The second worry is that IOC spokesman Mark Adams, whenever he is pressed on why Russia are allowed at these Beijing Olympics at all, deflects, insisting it is a discussion for another day. This opaque way of doing business is mirrored in Cas’ handling of Valieva’s case. In announcing the ruling that the teenager could stay and challenge for the individual title, Matthieu Reeb, the court’s director-general, took no questions from journalists. He offered nothing about why Valieva deserved dispensation as a minor and nothing about the increasingly urgent question of why her positive sample went unreported for 40 days.
In defending the Cas decision, Reeb argued that “preventing the athlete from competing at the Olympics would cause her irreparable damage in these circumstances”. It is an unconvincing logic. Surely it will do Valieva greater harm in the long run if, as remains a real possibility, the medals that she wins in Beijing are taken away from her at a later date. The move to let her carry on as if nothing has happened benefits nobody. It does not help the athlete, it does not help her rivals and it emphatically does not help the millions of viewers who would like some guarantees as to the sanctity of what they are watching.
For how much longer can Russia’s opponents tolerate them being handed effectively a free pass? The sense of unease at the Cas verdict is overwhelming: Canada characterises it as “extremely unfortunate” for the athletes, while the World Anti-Doping Agency (Wada) points out that exceptions are not supposed to be made for mandatory provisional suspensions, even for minors such as Valieva. If even Cas is not inclined to stand up for athletes alarmed at Russia’s behaviour, it begs the questions of what recourse they have left. The nuclear option would be for them to stage a boycott in protest, although the chances are that the IOC would mete out a stronger punishment than any yet shown to Russia.
The Olympics deserve so much better than the calibre of the people who run it. Beijing is playing host to one of the finest crops of women’s figure skating talent in living memory, but the contest is being ruined by grubby political games. For the IOC, the spirit of fair play is trumped by the power of patronage. The laments by the US Olympic Committee about a loss of integrity mean little, ultimately, against Thomas Bach’s apparent resolve to ingratiate himself with Vladimir Putin.
Any time the IOC confronts an issue of this diplomatic magnitude mid-Games, it sees to it that it becomes somebody else’s problem. Adams reiterated on Monday that it wanted Wada to investigate Valieva’s entourage. Except the IOC controls Wada. It controls Cas, too. This is very much its concern, and one it could take a lead on by doing what it should have done four years ago - kicking out Russia out of the Olympics. Even Dick Pound, a senior IOC executive and the inaugural Wada president, suggests that the Russians’ conduct has become so incorrigible that there is a case to ban them for two to three Games.

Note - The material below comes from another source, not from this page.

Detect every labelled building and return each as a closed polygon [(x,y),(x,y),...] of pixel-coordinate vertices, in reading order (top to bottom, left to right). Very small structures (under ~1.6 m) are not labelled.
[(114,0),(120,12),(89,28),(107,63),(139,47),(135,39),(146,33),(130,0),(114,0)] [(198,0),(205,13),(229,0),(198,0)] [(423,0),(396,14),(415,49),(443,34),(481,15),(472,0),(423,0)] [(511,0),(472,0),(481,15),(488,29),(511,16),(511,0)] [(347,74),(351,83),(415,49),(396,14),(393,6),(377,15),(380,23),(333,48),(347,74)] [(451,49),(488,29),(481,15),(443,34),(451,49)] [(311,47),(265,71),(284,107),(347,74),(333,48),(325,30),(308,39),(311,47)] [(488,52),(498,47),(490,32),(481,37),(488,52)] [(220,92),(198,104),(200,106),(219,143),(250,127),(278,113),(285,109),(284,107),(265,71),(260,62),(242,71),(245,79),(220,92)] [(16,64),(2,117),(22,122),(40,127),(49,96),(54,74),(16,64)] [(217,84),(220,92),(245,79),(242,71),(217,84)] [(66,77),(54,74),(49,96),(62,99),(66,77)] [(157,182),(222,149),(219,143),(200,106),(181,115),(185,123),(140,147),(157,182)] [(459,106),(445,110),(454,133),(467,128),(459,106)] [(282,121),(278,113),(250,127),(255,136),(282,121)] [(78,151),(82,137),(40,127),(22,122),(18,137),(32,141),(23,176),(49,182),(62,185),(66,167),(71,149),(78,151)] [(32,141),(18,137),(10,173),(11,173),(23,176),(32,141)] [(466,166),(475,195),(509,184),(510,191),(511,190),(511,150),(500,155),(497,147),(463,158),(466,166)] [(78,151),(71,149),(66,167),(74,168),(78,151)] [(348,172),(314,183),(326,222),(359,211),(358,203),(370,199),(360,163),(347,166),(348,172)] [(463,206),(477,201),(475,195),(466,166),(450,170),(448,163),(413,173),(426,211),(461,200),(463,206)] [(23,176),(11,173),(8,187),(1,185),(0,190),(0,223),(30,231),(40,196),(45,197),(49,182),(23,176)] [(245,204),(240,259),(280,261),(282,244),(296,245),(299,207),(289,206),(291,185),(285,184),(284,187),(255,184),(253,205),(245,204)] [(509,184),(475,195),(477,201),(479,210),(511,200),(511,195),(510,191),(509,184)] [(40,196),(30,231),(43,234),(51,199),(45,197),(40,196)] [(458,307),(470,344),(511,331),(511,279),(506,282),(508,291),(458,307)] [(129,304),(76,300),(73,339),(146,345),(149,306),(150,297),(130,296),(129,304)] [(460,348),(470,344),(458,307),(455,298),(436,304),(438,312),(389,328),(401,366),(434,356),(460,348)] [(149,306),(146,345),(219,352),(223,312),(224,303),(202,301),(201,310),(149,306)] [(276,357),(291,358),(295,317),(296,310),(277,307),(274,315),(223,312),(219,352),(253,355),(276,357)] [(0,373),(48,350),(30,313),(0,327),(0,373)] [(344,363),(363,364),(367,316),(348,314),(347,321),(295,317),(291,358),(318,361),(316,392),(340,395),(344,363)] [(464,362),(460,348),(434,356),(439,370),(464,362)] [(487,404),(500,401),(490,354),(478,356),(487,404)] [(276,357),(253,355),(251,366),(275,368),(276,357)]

But never mind banning an entire nation, Olympic organisers cannot even a ban a figure skater who has tested positive for an endurance-enhancing drug. Their approach is simply to kick the can down the road, until such time as the attention of the world moves on. Intriguingly, the only legal case that the IOC took out was against the Russian Anti-Doping Agency. It was left to Wada and the International Skating Union to launch proceedings in Cas against the Russian Olympic Committee and Valieva herself.
In the meantime, Russian athletes continue to cut a swathe across the snow and ice of Beijing. They already have 18 medals, the second most overall. Another gold is now highly likely to be added by Valieva. But still the IOC says nothing about the perversity of this situation. Just as it refused to countenance Wada’s recommendation that Russia should be banned from the Rio Olympics for their doping regime in Sochi, it is engaged once more in a grim conspiracy of silence.